Lewis completed his undergraduate studies at the University of Chicago, where he earned A.B. and S.B. degrees in physics. He received his A.B. in 1951 and S.B. in 1953.

He then began his graduate studies at the University of Illinois Urbana-Champaign, where he completed his master's degree in physics in 1955 and his PhD in physics in 1958. His doctoral thesis was titled "A Method for Measuring Magnetic Fields in Superconductors," and his doctoral advisor was Hans Frauenfelder. His thesis combined experimental research in nuclear physics and superconductivity.

== Career ==
After completing his graduate studies, Lewis was a postdoctoral research associate at Heidelberg University from 1958 to 1960. During those two years, he conducted research in theoretical nuclear physics at the university's Institute for Theoretical Physics.

From 1960 to 1963, he was an instructor in the physics department at Princeton University. There, his research focused on experimental work in nuclear spectroscopy.

In 1963, Lewis pivoted his research focus to plasma physics, and joined the Los Alamos National Laboratory (LANL) as a staff scientist. He worked on Project Sherwood, which would later become the controlled thermonuclear division. Lewis' research centered on controlled thermonuclear fusion project, and he served as deputy group leader and associate group leader of the magnetic fusion theory group.

From 1975 to 1976, Lewis took a yearlong leave from LANL and served as a visiting professor at the University of Wisconsin-Madison. Over the course of his career, he also held visiting faculty positions at Pennsylvania State University; the University of the Witwatersrand; the Culham Centre for Fusion Energy in the United Kingdom; and the French Alternative Energies and Atomic Energy Commission (CEA) and the French National Centre for Scientific Research (CNRS). He tutored in the undergraduate and graduate programs at St. John’s College in Santa Fe, New Mexico.

Lewis became a professor of physics at Dartmouth College in 1991, and taught there until his retirement in 1999.

== Research ==
In his doctoral and postdoctoral research, Lewis' focused on nuclear physics; superconductivity; theoretical nuclear physics; and experimental nuclear spectroscopy.

Starting in 1963 at LANL, Lewis' research centered on plasma physics, with an emphasis on the theory of collisionless plasmas. Other research contributions have included: "the study of explicitly time-dependent invariants of time-dependent Hamiltonian systems, description of solutions of the initial-value problem for the small-signal response of collisionless plasmas, use of Hamilton's principle to generate algorithms for the numerical simulation of the equations of collisionless plasmas and other Hamiltonian systems; and the application of time-dependent operator invariants in the description of quantum systems." Lewis' research in this direction led him to rediscover the Ermakov-Lewis invariant, a quantity conserved during Hamiltonian evolution of a harmonic oscillator system.

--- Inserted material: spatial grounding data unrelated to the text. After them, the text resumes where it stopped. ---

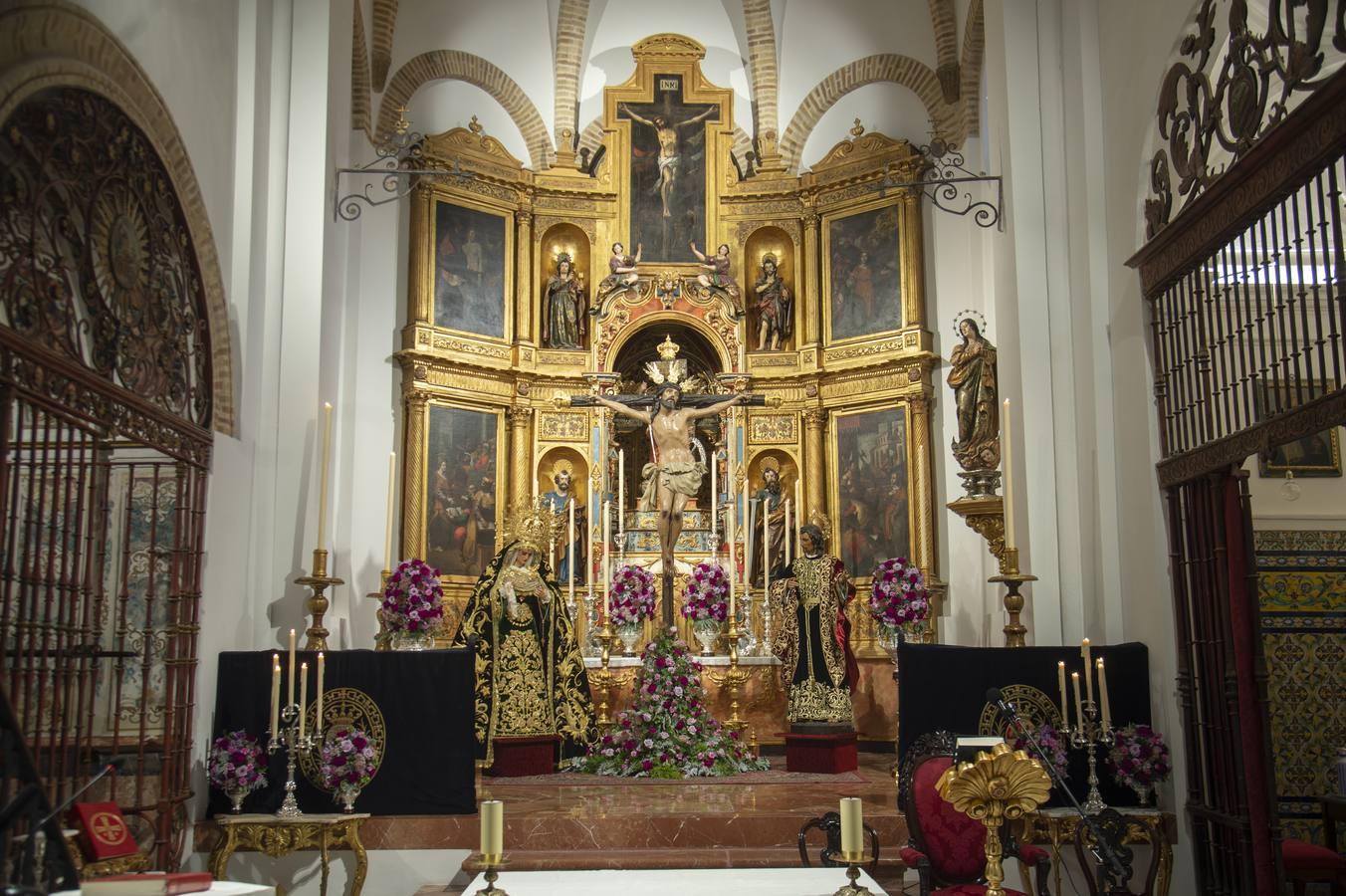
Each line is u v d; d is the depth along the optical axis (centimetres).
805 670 1227
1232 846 838
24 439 874
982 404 1312
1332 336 691
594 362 1638
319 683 859
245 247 1013
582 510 1620
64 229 738
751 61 1778
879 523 1577
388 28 1571
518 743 1162
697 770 1148
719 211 1712
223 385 955
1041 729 869
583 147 1778
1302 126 702
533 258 1675
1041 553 1051
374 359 1521
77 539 730
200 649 886
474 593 1203
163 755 819
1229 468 830
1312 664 1111
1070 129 1088
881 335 1603
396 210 1571
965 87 1598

While at Dartmouth, Lewis published on plasma physics of nonideal magnetohydrodynamic steady states in fusion devices and on some nonlinear mechanics problems. He also used computing resources at the National Energy Research Scientific Computing Center.

== Other work ==
In 1973, Lewis contributed to a six-volume translation of Wolfgang Pauli's lecture notes, Pauli Lectures on Physics, from German to English.

== Awards ==
In 1983, Lewis became a fellow of the Los Alamos National Laboratory. He was also a fellow of the American Physical Society. Other awards include:

- University fellow at the University of Illinois Urbana-Champaign, 1954
- Honorary M.A. from Dartmouth College, 1993

== Personal life ==
Lewis was married to Renate Lewis and they had two children. He was fluent in German, and an accomplished clarinetist and outdoorsman.